Journal de France se présentait sur papier comme rempli de promesses - un documentaire qui suit le renommé cinéphotographe Raymond Depardon à travers la France, entrecoupé d'extraits de reportages internationaux puisés à même ses archives personnelles. Dans les faits, cette juxtaposition s'avère ratée et laisse le spectateur sur son appétit en restant dans l'anecdotique.

Le fondateur de l'agence Gamma est un monument, un immense photographe au style unique et est considéré comme un maître du documentaire. Depardon revendique la subjectivité de ses prises de vue et aime prendre des clichés de ce qu'il appelle «les temps morts» où, supposément, il ne se passe rien, mais qui sont en réalité les plus révélateurs.
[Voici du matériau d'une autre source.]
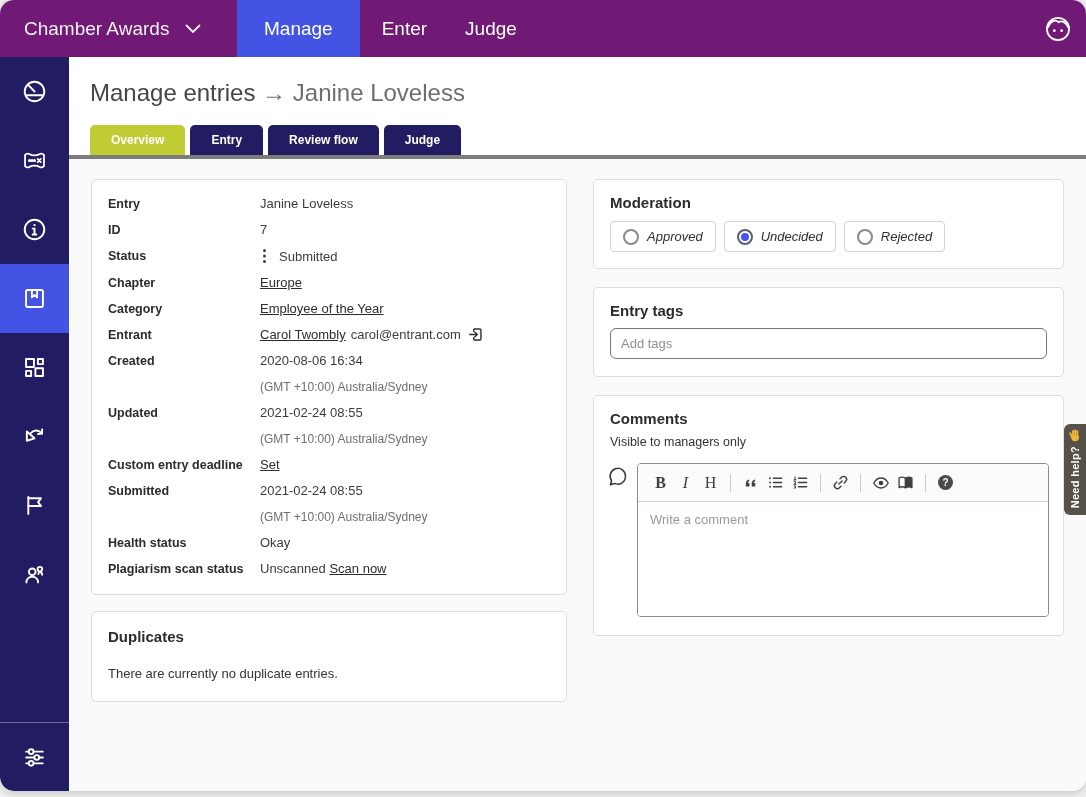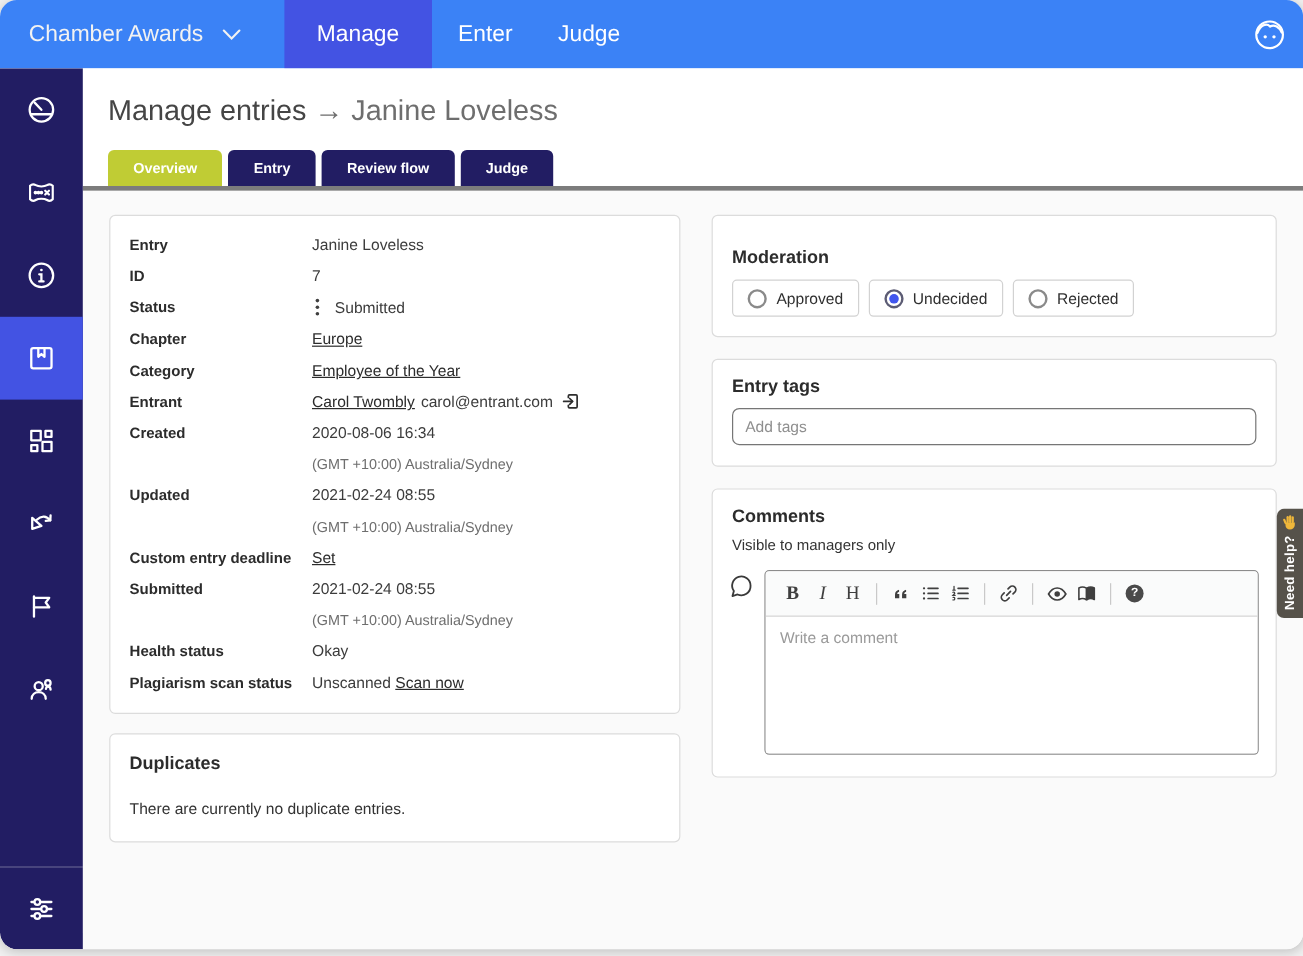--- a/index.html
+++ b/index.html
@@ -2,21 +2,21 @@
 <html><head>
 <meta charset="utf-8">
 <style>
   * { box-sizing: border-box; margin: 0; padding: 0; }
   html,body { width:1086px; height:797px; }
   body { background:#f1f1f1; font-family:"Liberation Sans", sans-serif; }
   .app { position:relative; width:1086px; height:791px; background:#fff; border-radius:14px;
          overflow:hidden; box-shadow:0 2px 10px rgba(0,0,0,.2); }
 
   
-  .topbar { height:57px; background:#3b82f6; display:flex; align-items:stretch; }
+  .topbar { height:57px; background:#701a75; display:flex; align-items:stretch; }
   .brand { width:237px; display:flex; align-items:center; padding-left:24px; color:#f2f2f2;
            font-size:19px; gap:16px; cursor:pointer; }
   .topnav-item { display:flex; align-items:center; padding:0 27px; color:#fff; font-size:19px; cursor:pointer; }
   .topnav-item.plain { padding:0 16px; margin-left:6px; }
   .topnav-item.active { background:#4353e3; }
   .top-right { margin-left:auto; display:flex; align-items:center; padding-right:14px; }
 
   
   .sidebar { position:absolute; left:0; top:57px; width:69px; height:734px; background:#221d63;
              border-bottom-left-radius:14px; display:flex; flex-direction:column; }
@@ -56,24 +56,24 @@
   .dlink { color:#2c2c2c; text-decoration:underline; cursor:pointer; }
   .status-line { display:flex; align-items:center; gap:10px; }
   .kebab { cursor:pointer; display:inline-flex; padding:0 2px; }
   .entrant-line { display:flex; align-items:center; gap:5px; }
   .impersonate { cursor:pointer; display:inline-flex; margin-left:2px; }
 
   .dup-panel { margin-top:16px; padding:16px 16px 20px; }
   .dup-msg { margin-top:21px; font-size:13px; color:#333; }
 
   
-  .mod-panel { padding:26px 16px 16px; }
+  .mod-panel { padding:14px 16px 16px; }
   .mod-opts { margin-top:10px; display:flex; gap:8px; }
   .mod-option { display:flex; align-items:center; gap:8px; border:1px solid #d2d2d2; border-radius:4px;
-                height:31px; padding:0 12px; font-size:13px; color:#2f2f2f; background:#fff; cursor:pointer; }
+                height:31px; padding:0 12px; font-size:13px; color:#2f2f2f; background:#fff; cursor:pointer;font-style:italic; }
   .radio { width:16px; height:16px; border-radius:50%; border:2px solid #8a8a8a; position:relative; flex:none; }
   .radio.active { border-color:#5c5c74; }
   .radio.active::after { content:""; position:absolute; left:2px; top:2px; width:8px; height:8px;
                          border-radius:50%; background:#4156ee; }
 
   
   .tags-panel { margin-top:18px; padding:14px 16px 17px; }
   .tags-input { margin-top:9px; width:100%; height:31px; border:1px solid #767676; border-radius:6px;
                 padding:0 10px; font-size:13px; font-family:inherit; color:#333; }
   .tags-input::placeholder { color:#8f8f8f; }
On comprend que Journal de France utilise la même technique, suivant le photographe avec ses deux imposants appareils de prise de vue (à l'ancienne, avec chambre et plaque) alors qu'il erre dans le territoire dans sa camionnette blanche. Il veut capturer des moments pour réunir les grandes dynamiques historiques et culturelles du pays. Va pour la photo, mais pour un film...

Sa méthode est basée sur l'écoute et le regard, proche de celle du cinéma direct. Il a d'ailleurs réalisé, en plus de 50 ans de carrière, de nombreux documentaires, touchant tous les styles, et une fiction marquante: La captive du désert (1989), avec Sandrine Bonnaire. Mais le documentaire n'est pas bien loin puisqu'il raconte la captivité de Françoise Claustre, retenue en otage pendant deux ans et demi au Tchad. Journal de France contient d'ailleurs un extrait de l'entrevue qu'il réalise avec l'archéologue, en 1975, alors qu'elle est prisonnière.

C'est à la fois ce qui est fascinant et le plus décevant dans cette succession d'extraits d'archives des déplacements de Depardon à travers la planète : Venezuela (guerre civile), République centrafricaine (l'empereur Bokassa 1er), Cisjordanie, Prague (1969), Mogadiscio, Mandela à Johannesburg (1993), les hôpitaux psychiatriques italiens (pendant quatre ans)...

Dès qu'on commence à entrer dans la séquence, celle-ci se termine et on revient au voyage de Depardon et aux images de cartes postales de la campagne française. Cette succession de coïts interrompus devient terriblement frustrante. D'autant qu'il manque aussi de contexte : seulement quelques phrases en voix hors champ.

Manque de distance

Depardon et sa conjointe Claudine Nougaret, qui est aussi productrice et ingénieure du son sur ses tournages, ont réalisé le film. Le couple manque de distance par rapport à ses sujets. Un peu de Depardon, mais pas trop. Des inédits, mais pas trop. Un discours sur l'art, mais pas trop. Le résultat est un film bancal. Qui met tout de même en lumière l'obsession de Depardon pour le désert et les images vraies, et qu'il est autant cinéaste que photographe, toujours poussé par sa curiosité à 70 ans. Ce n'est pas rien.

* * 1/2
Journal de France. Genre: documentaire. Réalisateurs: Claudine Nougaret et Raymond Depardon. Acteur: Raymond Depardon. Classement: général. Durée: 1h40.

On aime: les leçons de photo de Depardon.

On n'aime pas: les trop courts extraits.